The phrase stems from the idiom 除 mills 杀驴—where “mills” is a phonetic stand-in for 磨 (mó), meaning “grindstone” or “grinding mill”, and “donkey” renders 驴 (lǘ), literally “donkey”. Together, 除磨杀驴 (chú mó shā lǘ) is a modern, satirical twist on the classical saying 杀鸡取卵 (shā jī qǔ luǎn, “kill the chicken to get the egg”), mocking short-term fixes that destroy capacity. In this version, the mill represents friction or inefficiency; the donkey, the overburdened worker or outdated process. The grammar bypasses English subordination entirely—no “in order to”, no “so that”—because Chinese idioms operate through juxtaposition, not conjunction. It’s not metaphor as decoration; it’s metaphor as instruction.

Usage Notes

You’ll find “Remove Mill Kill Donkey” most often in lean manufacturing handbooks, internal Kaizen training decks, and bilingual SOPs across Guangdong and Jiangsu factories—never on public signage, always behind closed conference-room doors.

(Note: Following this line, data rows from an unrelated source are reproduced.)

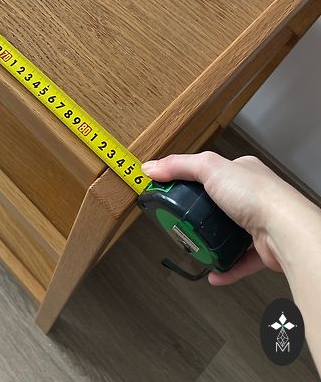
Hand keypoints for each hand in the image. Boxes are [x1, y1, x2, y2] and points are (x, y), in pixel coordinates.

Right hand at [140, 152, 305, 284]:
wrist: (285, 230)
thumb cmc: (257, 195)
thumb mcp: (209, 167)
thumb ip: (179, 166)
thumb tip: (152, 167)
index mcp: (241, 171)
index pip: (210, 171)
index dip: (189, 180)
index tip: (170, 191)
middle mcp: (252, 196)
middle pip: (218, 205)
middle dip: (199, 215)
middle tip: (179, 223)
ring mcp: (258, 222)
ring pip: (229, 233)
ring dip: (211, 242)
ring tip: (194, 246)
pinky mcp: (263, 249)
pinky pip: (240, 261)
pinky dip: (225, 267)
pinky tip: (212, 271)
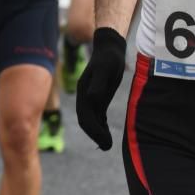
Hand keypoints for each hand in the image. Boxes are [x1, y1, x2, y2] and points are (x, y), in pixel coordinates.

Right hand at [76, 27, 126, 150]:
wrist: (110, 48)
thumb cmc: (109, 57)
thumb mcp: (105, 68)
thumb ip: (99, 83)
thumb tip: (92, 98)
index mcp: (84, 92)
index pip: (85, 117)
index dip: (94, 131)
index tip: (104, 141)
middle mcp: (84, 96)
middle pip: (86, 121)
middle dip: (95, 135)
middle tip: (107, 147)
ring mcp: (90, 97)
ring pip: (91, 119)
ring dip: (97, 132)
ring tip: (107, 144)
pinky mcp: (98, 96)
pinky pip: (97, 114)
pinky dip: (100, 125)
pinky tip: (106, 132)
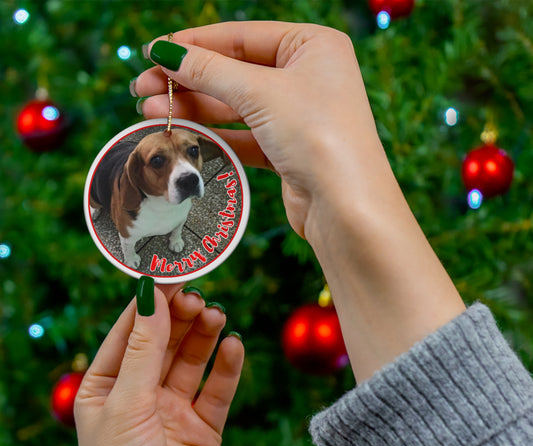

Surprisingly, it’s begun appearing in English-language tech blogs not as error, but as insider shorthand: a badge of honor among cross-cultural ops managers who’ve earned the right to deploy Chinglish not as compromise, but as precision. What delights linguists is how the phrase resists correction—it’s been adopted, quoted, even meme-ified in WeChat workgroups, not because people misunderstand it, but because they *understand it too well*: it names a truth English lacks a single verb for—eradicating both the machine of delay *and* the creature carrying it.